I suggest you Google for "france bees termidor" and the chemical Fipronil. This chemical was found to be directly responsible for the bee die-off in France and they have banned it. I think the chemical companies are pulling the wool over our eyes and sending us on a wild goose chase for viruses when the real cause of the die-off is insecticides. - Jeff

Cox-Foster said pesticides are "still on the table" as a contributing factor for CCD, and Evans agreed that Fipronil is a "serious chemical that's been shown to affect bees." Researchers are looking into the effects of a variety of pesticides, including a class of chemicals known as neonicotinoids.

"It's not good for bees, for sure, and its usage has increased, but the usage hasn't increased in the past year enough to show a sudden effect, in my opinion," Evans said. "Again, it's one of those things that needs to be ruled out more before we ignore it."

May I suggest the die-off is caused in large part by genetically engineered crops poisoning the bees. ... - Jim Dersch

Cox-Foster said genetically modified crops were "low on the list" of suspects for the cause of CCD. "The evidence to date ... shows that bees feeding on pollen from transgenic corn had as good a survivorship or better survivorship than bees feeding on normal pollen," she said. 

When I read my first "disappearing bees" article (being a keen gardener), I was very much concerned about the bee die-off and over the last few years have paid very much attention to any other articles that I happened upon.
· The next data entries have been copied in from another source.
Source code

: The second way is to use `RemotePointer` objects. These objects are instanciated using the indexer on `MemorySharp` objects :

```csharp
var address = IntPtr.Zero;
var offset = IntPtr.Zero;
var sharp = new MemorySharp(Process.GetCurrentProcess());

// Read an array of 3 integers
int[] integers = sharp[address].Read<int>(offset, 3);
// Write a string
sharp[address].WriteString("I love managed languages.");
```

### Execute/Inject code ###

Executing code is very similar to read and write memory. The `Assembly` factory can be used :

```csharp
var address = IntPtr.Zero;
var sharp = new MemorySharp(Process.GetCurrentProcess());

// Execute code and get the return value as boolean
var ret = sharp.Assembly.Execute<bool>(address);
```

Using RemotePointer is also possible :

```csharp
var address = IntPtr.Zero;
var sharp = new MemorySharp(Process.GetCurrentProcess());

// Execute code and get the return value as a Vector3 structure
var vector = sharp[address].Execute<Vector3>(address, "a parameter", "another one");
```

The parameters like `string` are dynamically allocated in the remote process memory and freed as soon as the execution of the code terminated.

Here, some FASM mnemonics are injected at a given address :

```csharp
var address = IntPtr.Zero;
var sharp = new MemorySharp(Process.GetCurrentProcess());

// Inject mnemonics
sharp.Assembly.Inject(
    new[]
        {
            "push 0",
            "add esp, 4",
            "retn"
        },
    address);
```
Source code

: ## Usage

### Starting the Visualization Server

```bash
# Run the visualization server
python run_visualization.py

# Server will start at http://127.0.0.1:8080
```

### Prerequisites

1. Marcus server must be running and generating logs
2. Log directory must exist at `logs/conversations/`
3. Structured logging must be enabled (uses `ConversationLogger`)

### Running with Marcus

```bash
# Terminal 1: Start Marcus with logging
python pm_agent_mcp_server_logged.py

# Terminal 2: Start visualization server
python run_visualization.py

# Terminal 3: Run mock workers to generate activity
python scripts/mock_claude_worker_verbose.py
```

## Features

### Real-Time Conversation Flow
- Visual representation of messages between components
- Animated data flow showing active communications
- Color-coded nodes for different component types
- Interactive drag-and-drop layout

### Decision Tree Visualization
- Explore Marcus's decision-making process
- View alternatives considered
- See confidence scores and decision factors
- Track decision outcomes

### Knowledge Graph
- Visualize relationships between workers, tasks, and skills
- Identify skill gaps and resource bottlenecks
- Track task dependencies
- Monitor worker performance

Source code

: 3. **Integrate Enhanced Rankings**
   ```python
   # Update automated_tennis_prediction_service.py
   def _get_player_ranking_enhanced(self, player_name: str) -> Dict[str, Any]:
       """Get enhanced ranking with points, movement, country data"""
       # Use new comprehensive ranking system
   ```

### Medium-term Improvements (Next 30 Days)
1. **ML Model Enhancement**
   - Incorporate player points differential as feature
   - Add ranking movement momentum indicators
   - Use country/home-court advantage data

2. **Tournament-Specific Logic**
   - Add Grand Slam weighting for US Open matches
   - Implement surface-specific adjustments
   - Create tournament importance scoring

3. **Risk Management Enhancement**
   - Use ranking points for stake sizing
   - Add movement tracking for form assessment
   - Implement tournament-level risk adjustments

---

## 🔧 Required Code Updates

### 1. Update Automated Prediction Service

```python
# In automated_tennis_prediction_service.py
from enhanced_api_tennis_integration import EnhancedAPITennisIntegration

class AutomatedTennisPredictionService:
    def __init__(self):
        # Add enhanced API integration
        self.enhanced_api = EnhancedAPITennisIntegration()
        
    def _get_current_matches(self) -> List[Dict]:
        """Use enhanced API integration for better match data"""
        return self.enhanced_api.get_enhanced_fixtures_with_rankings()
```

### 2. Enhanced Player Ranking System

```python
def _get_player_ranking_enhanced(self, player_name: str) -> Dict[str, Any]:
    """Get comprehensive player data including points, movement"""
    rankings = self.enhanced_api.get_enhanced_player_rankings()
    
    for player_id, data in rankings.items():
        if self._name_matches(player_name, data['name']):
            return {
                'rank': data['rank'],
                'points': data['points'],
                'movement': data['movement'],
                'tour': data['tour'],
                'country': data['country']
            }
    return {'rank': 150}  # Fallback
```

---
Then I read an article stating that the bee is not even indigenous to the U.S. They originally were European bees that were brought over by people that settled here. ... I have to begin to wonder if the bee problem is another excuse for scientists to obtain funding and grants to stir up something that isn't something we need to worry about. Other insects, the wind, birds and the natural order of things help pollinate our crops and according to the article, bees were not a part of that natural process on this continent. I am a firm believer that our importation of non-indigenous animals and insects has affected our natural balance for the worse. - Carrie

It's true that honeybees are not indigenous to the United States, but through the many years that the bees have been here, our economy has come to rely upon them for pollination (in addition to the honey). If all the honeybees were to disappear tomorrow, billions of dollars' worth of agricultural produce would be lost. Of course, scientists are looking at other means of pollination, including different species of bees. The situation may well change in the decades ahead - but adjusting to that changing environment will call for more research, not less.
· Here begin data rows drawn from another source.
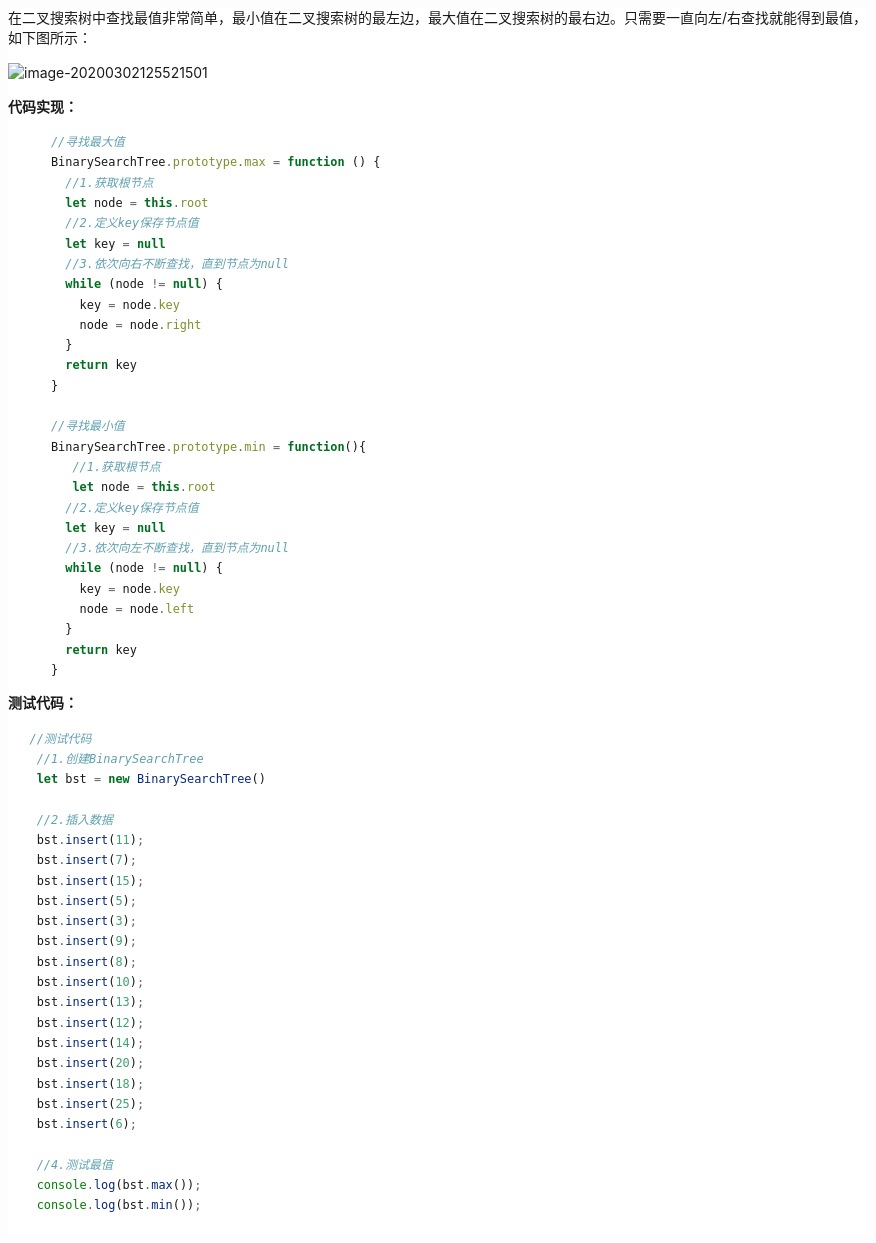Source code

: 在二叉搜索树中查找最值非常简单，最小值在二叉搜索树的最左边，最大值在二叉搜索树的最右边。只需要一直向左/右查找就能得到最值，如下图所示：

![image-20200302125521501](https://gitee.com/ahuntsun/BlogImgs/raw/master/%E6%95%B0%E6%8D%AE%E7%BB%93%E6%9E%84%E4%B8%8E%E7%AE%97%E6%B3%95/%E6%A0%91%E4%BA%8C/16.png)

**代码实现：**

```javascript
      //寻找最大值
      BinarySearchTree.prototype.max = function () {
        //1.获取根节点
        let node = this.root
        //2.定义key保存节点值
        let key = null
        //3.依次向右不断查找，直到节点为null
        while (node != null) {
          key = node.key
          node = node.right
        }
        return key
      }

      //寻找最小值
      BinarySearchTree.prototype.min = function(){
         //1.获取根节点
         let node = this.root
        //2.定义key保存节点值
        let key = null
        //3.依次向左不断查找，直到节点为null
        while (node != null) {
          key = node.key
          node = node.left
        }
        return key
      }
```

**测试代码：**

```javascript
   //测试代码
    //1.创建BinarySearchTree
    let bst = new BinarySearchTree()

    //2.插入数据
    bst.insert(11);
    bst.insert(7);
    bst.insert(15);
    bst.insert(5);
    bst.insert(3);
    bst.insert(9);
    bst.insert(8);
    bst.insert(10);
    bst.insert(13);
    bst.insert(12);
    bst.insert(14);
    bst.insert(20);
    bst.insert(18);
    bst.insert(25);
    bst.insert(6);
    
    //4.测试最值
    console.log(bst.max());
    console.log(bst.min());
    
```
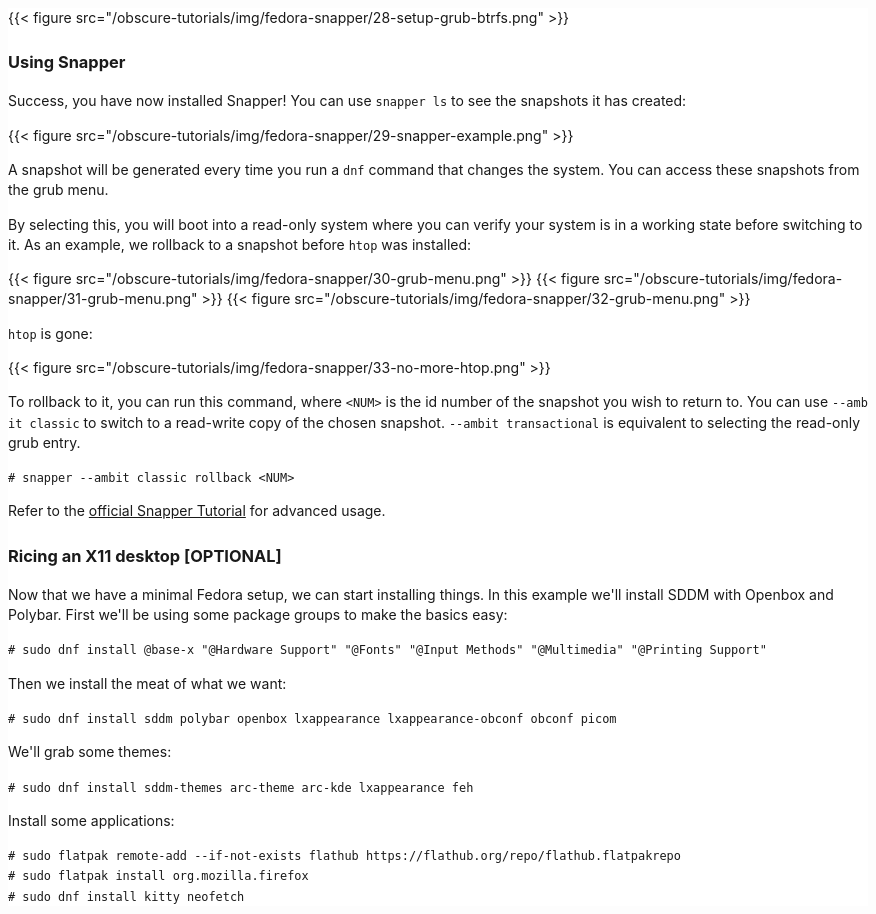 {{< figure src="/obscure-tutorials/img/fedora-snapper/28-setup-grub-btrfs.png" >}}

### Using Snapper

Success, you have now installed Snapper! You can use `snapper ls` to see the snapshots it has created:

{{< figure src="/obscure-tutorials/img/fedora-snapper/29-snapper-example.png" >}}

A snapshot will be generated every time you run a `dnf` command that changes the system. You can access these snapshots from the grub menu.

By selecting this, you will boot into a read-only system where you can verify your system is in a working state before switching to it. As an example, we rollback to a snapshot before `htop` was installed:

{{< figure src="/obscure-tutorials/img/fedora-snapper/30-grub-menu.png" >}}
{{< figure src="/obscure-tutorials/img/fedora-snapper/31-grub-menu.png" >}}
{{< figure src="/obscure-tutorials/img/fedora-snapper/32-grub-menu.png" >}}

`htop` is gone:

{{< figure src="/obscure-tutorials/img/fedora-snapper/33-no-more-htop.png" >}}

To rollback to it, you can run this command, where `<NUM>` is the id number of the snapshot you wish to return to. You can use `--ambit classic` to switch to a read-write copy of the chosen snapshot. `--ambit transactional` is equivalent to selecting the read-only grub entry.

```
# snapper --ambit classic rollback <NUM>
```

Refer to the [official Snapper Tutorial](https://en.opensuse.org/openSUSE:Snapper_Tutorial) for advanced usage.

### Ricing an X11 desktop [OPTIONAL]

Now that we have a minimal Fedora setup, we can start installing things. In this example we'll install SDDM with Openbox and Polybar. First we'll be using some package groups to make the basics easy:

```
# sudo dnf install @base-x "@Hardware Support" "@Fonts" "@Input Methods" "@Multimedia" "@Printing Support"
```

Then we install the meat of what we want:

```
# sudo dnf install sddm polybar openbox lxappearance lxappearance-obconf obconf picom
```

We'll grab some themes:

```
# sudo dnf install sddm-themes arc-theme arc-kde lxappearance feh
```

Install some applications:
```
# sudo flatpak remote-add --if-not-exists flathub https://flathub.org/repo/flathub.flatpakrepo
# sudo flatpak install org.mozilla.firefox
# sudo dnf install kitty neofetch
```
After finding many dead bees on my driveway and some just walking around, eventually dying as well, I wondered where they were coming from until I discovered a large beehive in towards the top of the canopy of a tree in front of my house. ... After reading your article, I thought that someone locally may be interested in studying this colony which may be carrying some virus.  In writing your article, might you have a contact of someone in the Miami area that may be interested in this colony? - Fernando Horruitiner

The best nearby resource would be the agricultural extension service - in your case, the Miami-Dade County Extension Office.

If you have something you want to discuss with a knowledgeable community of beekeepers and researchers, Evans suggests joining the BEE-L discussion list. But as always with such forums, you'd do well to familiarize yourself with the list archives first.

And if you have a humdinger of a question, Evans recommends getting in contact with Jerry Hayes, who conveniently hangs out at Florida's Bureau of Plant and Apiary Inspection. Hayes' column for the American Bee Journal, titled "The Classroom," is as indispensable for bee lovers as "Car Talk" is for car lovers, Evans said. You'll find plenty there about Colony Collapse Disorder and other bee curiosities.